Consigne
Recopiez le passage du texte sur le gaz en Birmanie en commençant à « Hydrocarbures et géopolitique » et en terminant à « de réserves estimées. », puis substituez « en mer » à « offshore ».

Texte source
------------------------------------------------------------

Birmanie : à qui profite le gaz ?

Hydrocarbures et géopolitique

, par CRISLA

Réserves, investissements et production de gaz et de pétrole aujourd’hui en Birmanie : Etat des lieux 2009

La Birmanie a d’importantes réserves de gaz naturel. Avec 19 champs d’exploitation à terre et 3 offshore, la Birmanie aurait des réserves exploitables de 510 milliards de m3 sur un volume total de 2540 milliards de m3 de réserves estimées.
Les statistiques révèlent que les investissements du secteur des hydrocarbures en Birmanie ont atteint 3,2 milliards de dollars répartis sur 85 projets fin 2007, depuis que le pays s’est ouvert aux investissements étrangers à la fin de 1988. Sur l’ensemble de cette période, le secteur pétrolier représente ainsi le second secteur d’investissement étranger après l’énergie hydroélectrique.
Selon le ministère birman du planning national et du développement économique, en 2007, l’investissement étranger dans le secteur pétrolier a triplé par rapport à 2006.

------------------------------------------------------------

Données fournies

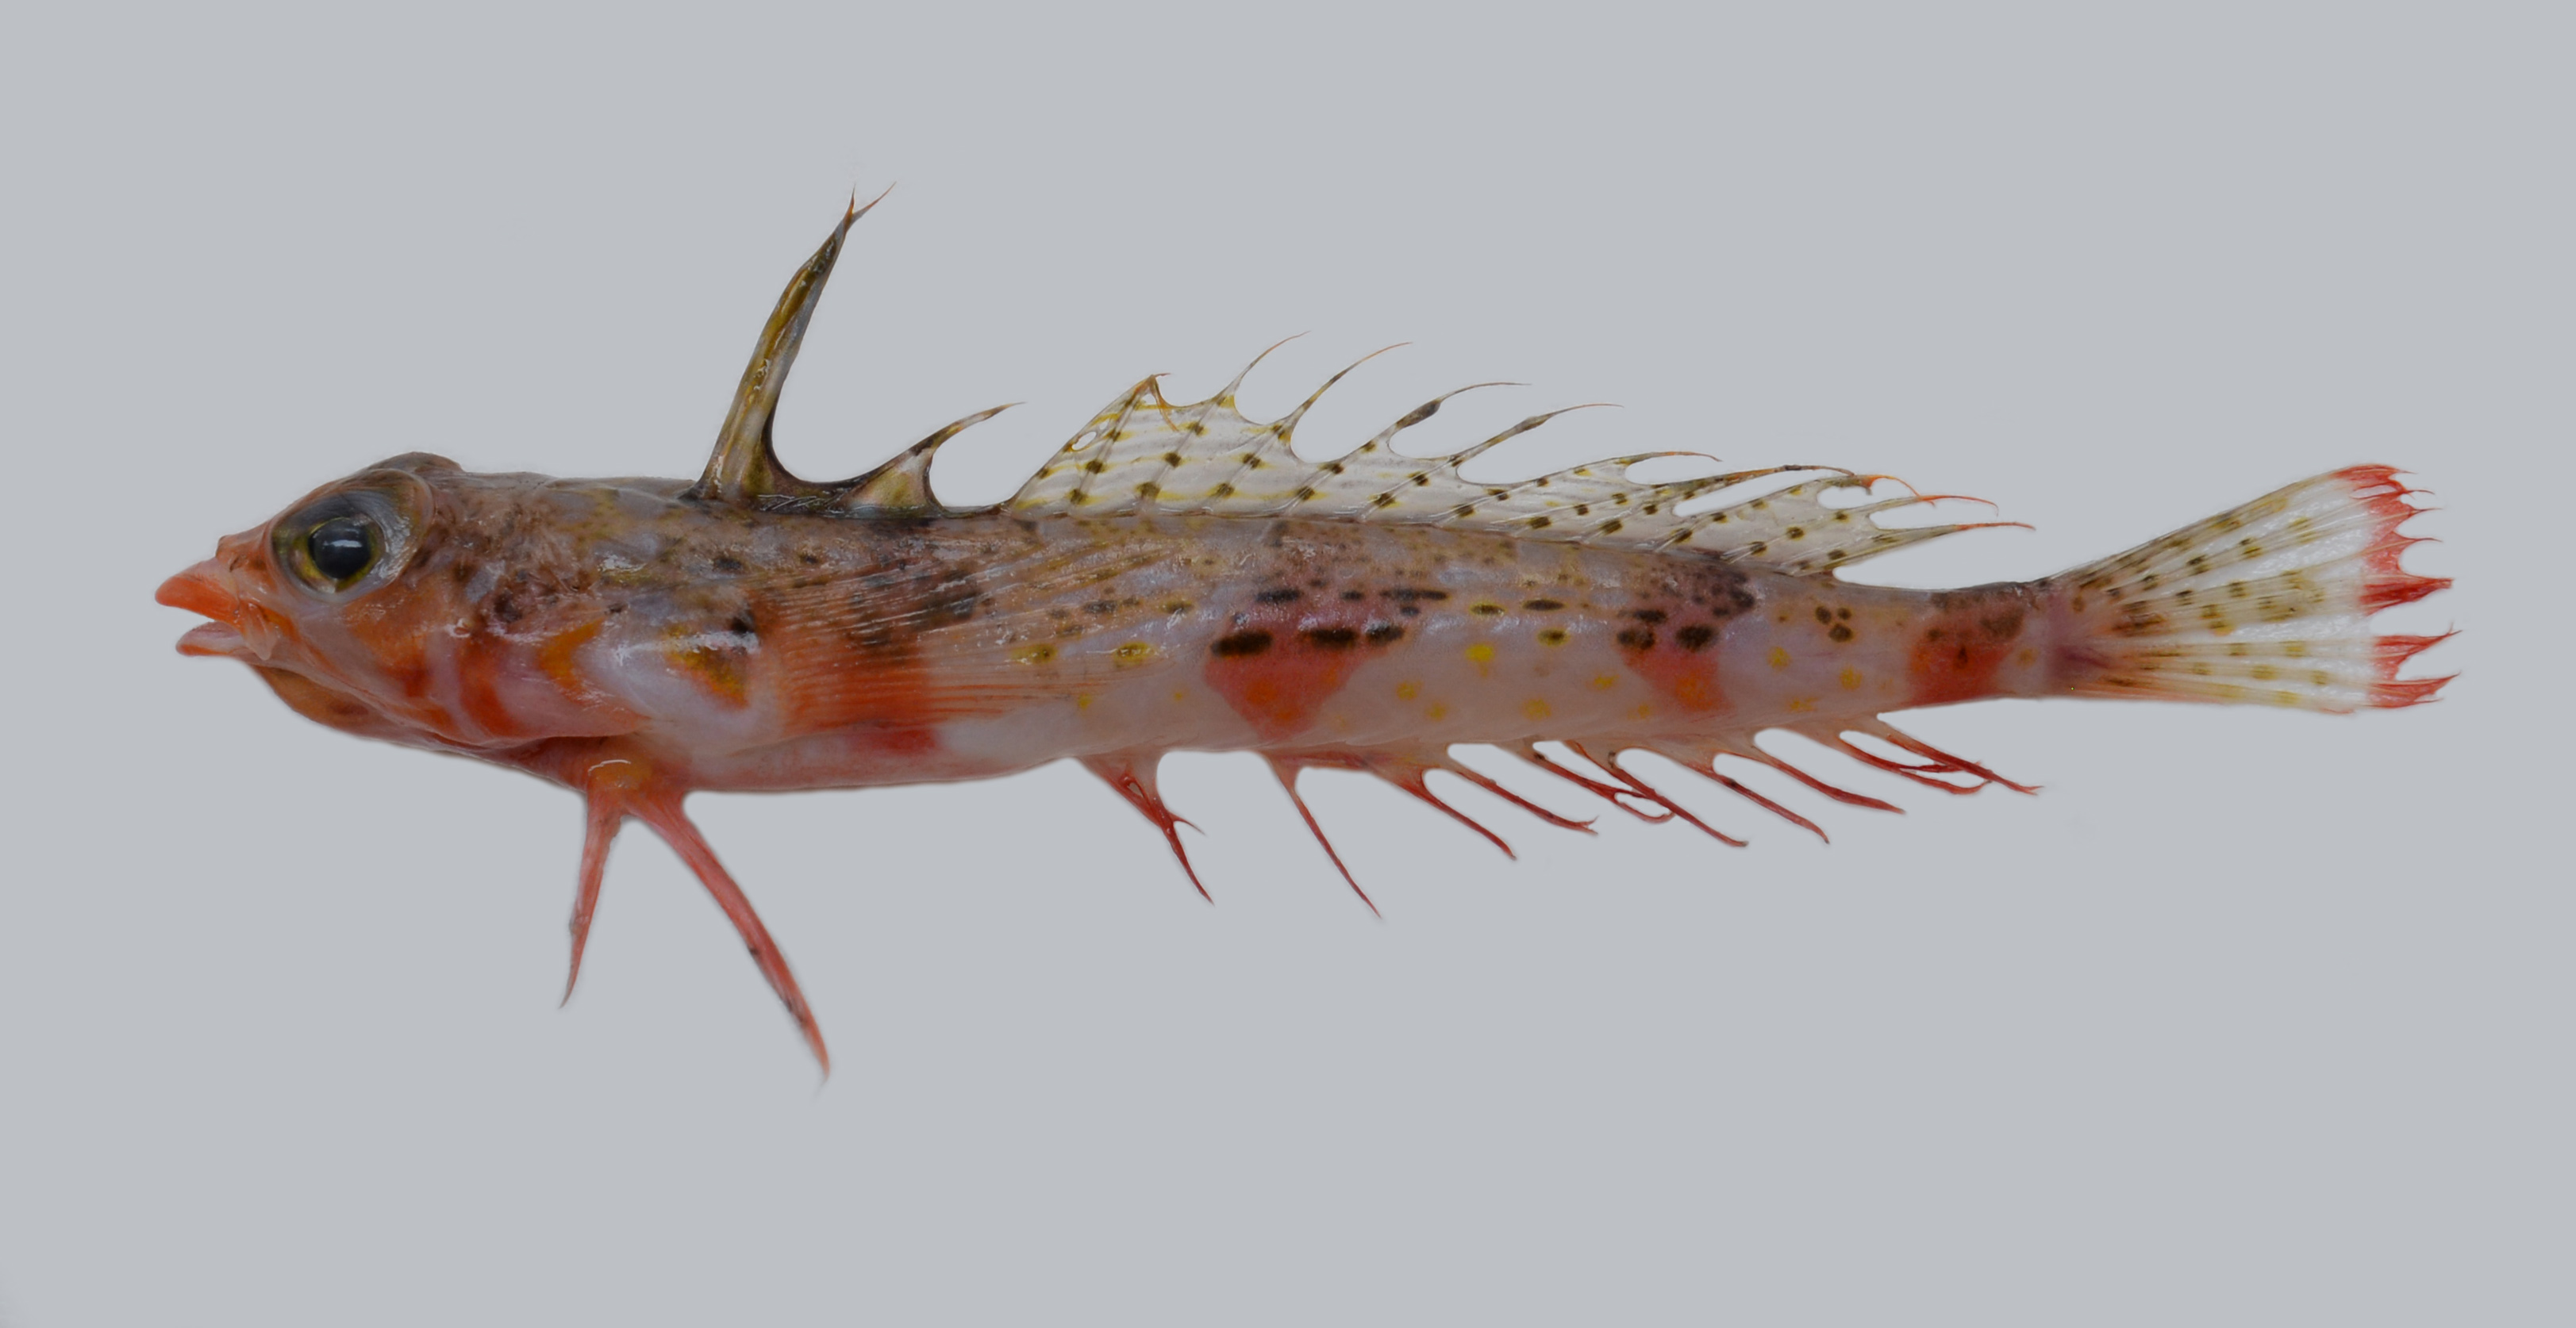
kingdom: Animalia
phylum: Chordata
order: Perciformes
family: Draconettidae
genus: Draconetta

------------------------------------------------------------

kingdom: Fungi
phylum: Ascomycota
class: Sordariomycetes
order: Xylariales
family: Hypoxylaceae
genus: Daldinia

------------------------------------------------------------

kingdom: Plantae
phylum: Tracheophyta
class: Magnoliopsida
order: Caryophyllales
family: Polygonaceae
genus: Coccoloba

------------------------------------------------------------

Réponse attendue
Hydrocarbures et géopolitique

, par CRISLA

Réserves, investissements et production de gaz et de pétrole aujourd’hui en Birmanie : Etat des lieux 2009

La Birmanie a d’importantes réserves de gaz naturel. Avec 19 champs d’exploitation à terre et 3 en mer, la Birmanie aurait des réserves exploitables de 510 milliards de m3 sur un volume total de 2540 milliards de m3 de réserves estimées.